### Directive 1
According to the post about the Waco economic forum, how long did the President spend during each of the four sessions?
### Directive 2
Decide whether each statement agrees with the post about the Waco economic forum: (a) The forum took place in Waco. (b) The company heads told the President he should raise taxes. (c) William Saletan is cited as saying the event was not a forum.
### Directive 3
Reproduce the part of the post about the Waco economic forum starting at "Message: I care." and ending at "for the economy?".

### Text passage
Message: I care. Does anyone really believe that this "Presidential Economic Forum" in Waco today was anything other than a bullshit PR event to make Americans think Bush is doing things for the economy?

In case you missed it, here's what happened: a bunch of heads of companies (with a few common working folks) told the Republican President that he was doing a good job, but he needs to keep cutting taxes and regulations -- now there's a freaking shock! Stop the presses! Break in with a news bulletin!

That was during the whole 20 minutes that he spent during the each of the four sessions; if it was so vital for him to hear this stuff, why couldn't he make more time? Of course, it was because he didn't need to; it was all staged for the news media to try and convince us that see, everyone thinks he's doing the right thing! He was probably busy plotting to attack Iraq and piss off anyone in the world who doesn't already hate us, while spending enough money to put astronauts on Mars. As William Saletan observes, it wasn't presidential and it wasn't a forum.

Entries from a data source

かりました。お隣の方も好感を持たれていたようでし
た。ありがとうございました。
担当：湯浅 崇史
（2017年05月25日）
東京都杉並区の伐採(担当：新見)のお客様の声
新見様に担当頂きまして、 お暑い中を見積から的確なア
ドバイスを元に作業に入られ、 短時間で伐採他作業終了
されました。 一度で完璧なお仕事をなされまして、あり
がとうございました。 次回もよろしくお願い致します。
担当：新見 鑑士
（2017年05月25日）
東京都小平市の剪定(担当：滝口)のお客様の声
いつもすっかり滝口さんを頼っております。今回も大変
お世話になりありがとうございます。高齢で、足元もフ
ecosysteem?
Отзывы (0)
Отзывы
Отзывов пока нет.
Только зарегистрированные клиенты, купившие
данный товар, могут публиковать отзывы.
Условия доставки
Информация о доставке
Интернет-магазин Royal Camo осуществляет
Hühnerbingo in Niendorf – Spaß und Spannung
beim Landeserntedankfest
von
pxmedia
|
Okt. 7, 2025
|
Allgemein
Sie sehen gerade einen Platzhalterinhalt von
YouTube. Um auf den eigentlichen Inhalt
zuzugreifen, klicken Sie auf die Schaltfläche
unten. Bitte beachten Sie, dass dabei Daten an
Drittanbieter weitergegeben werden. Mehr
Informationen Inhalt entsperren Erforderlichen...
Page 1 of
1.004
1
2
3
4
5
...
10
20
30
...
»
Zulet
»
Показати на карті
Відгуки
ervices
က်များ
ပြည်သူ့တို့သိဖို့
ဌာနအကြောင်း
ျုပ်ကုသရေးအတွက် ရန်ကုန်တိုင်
* * *
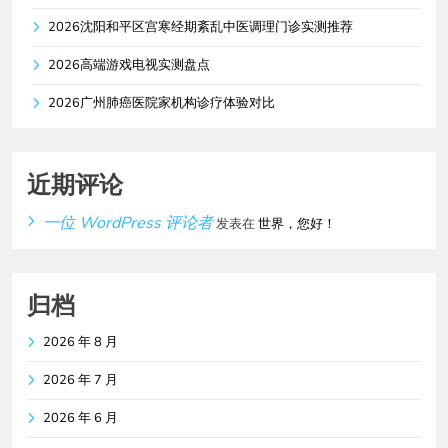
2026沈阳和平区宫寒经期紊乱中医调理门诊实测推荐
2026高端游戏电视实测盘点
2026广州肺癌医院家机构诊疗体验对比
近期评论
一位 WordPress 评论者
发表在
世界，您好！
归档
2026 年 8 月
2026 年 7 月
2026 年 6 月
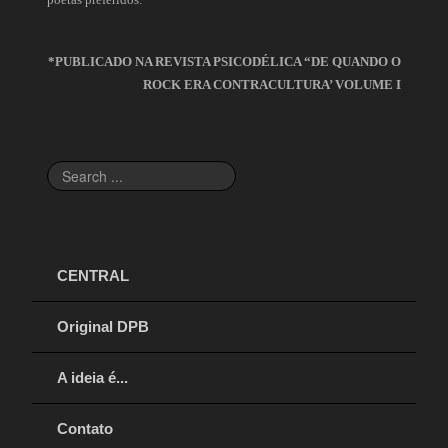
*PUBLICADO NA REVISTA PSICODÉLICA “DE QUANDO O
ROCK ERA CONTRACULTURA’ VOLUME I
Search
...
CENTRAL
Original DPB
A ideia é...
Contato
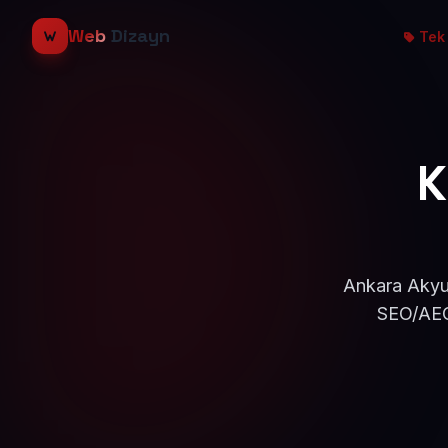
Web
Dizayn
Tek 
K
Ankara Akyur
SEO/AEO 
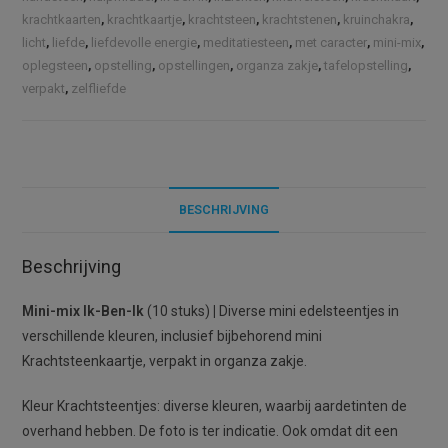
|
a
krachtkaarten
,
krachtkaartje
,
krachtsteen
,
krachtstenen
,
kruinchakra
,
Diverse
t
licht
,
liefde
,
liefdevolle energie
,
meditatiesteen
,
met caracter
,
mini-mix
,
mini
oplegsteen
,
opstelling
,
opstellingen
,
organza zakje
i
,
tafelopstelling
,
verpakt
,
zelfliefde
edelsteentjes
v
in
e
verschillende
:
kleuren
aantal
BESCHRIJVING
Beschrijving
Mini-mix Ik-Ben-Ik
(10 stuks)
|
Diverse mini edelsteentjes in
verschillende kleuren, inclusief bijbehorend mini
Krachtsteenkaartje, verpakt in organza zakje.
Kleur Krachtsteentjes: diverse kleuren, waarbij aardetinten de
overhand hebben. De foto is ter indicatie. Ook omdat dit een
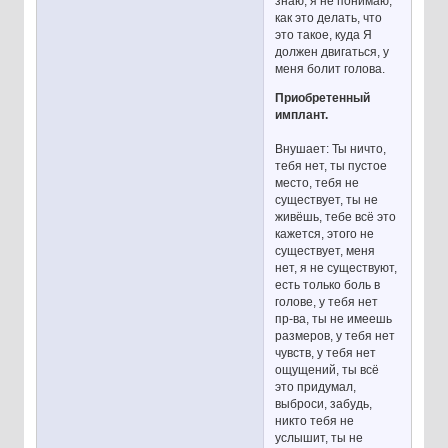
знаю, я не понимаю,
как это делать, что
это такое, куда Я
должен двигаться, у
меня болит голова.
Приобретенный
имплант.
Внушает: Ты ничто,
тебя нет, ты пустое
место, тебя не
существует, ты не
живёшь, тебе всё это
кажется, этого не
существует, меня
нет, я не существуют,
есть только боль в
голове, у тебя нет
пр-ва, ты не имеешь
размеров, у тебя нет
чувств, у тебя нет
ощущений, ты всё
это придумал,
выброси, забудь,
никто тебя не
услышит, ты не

### Response 1
He spent 20 minutes during each of the four sessions.

### Response 2
(a) Yes: "in Waco today"
(b) No: "he needs to keep cutting taxes and regulations"
(c) Yes: "it wasn't presidential and it wasn't a forum"

### Response 3
Message: I care. Does anyone really believe that this "Presidential Economic Forum" in Waco today was anything other than a bullshit PR event to make Americans think Bush is doing things for the economy?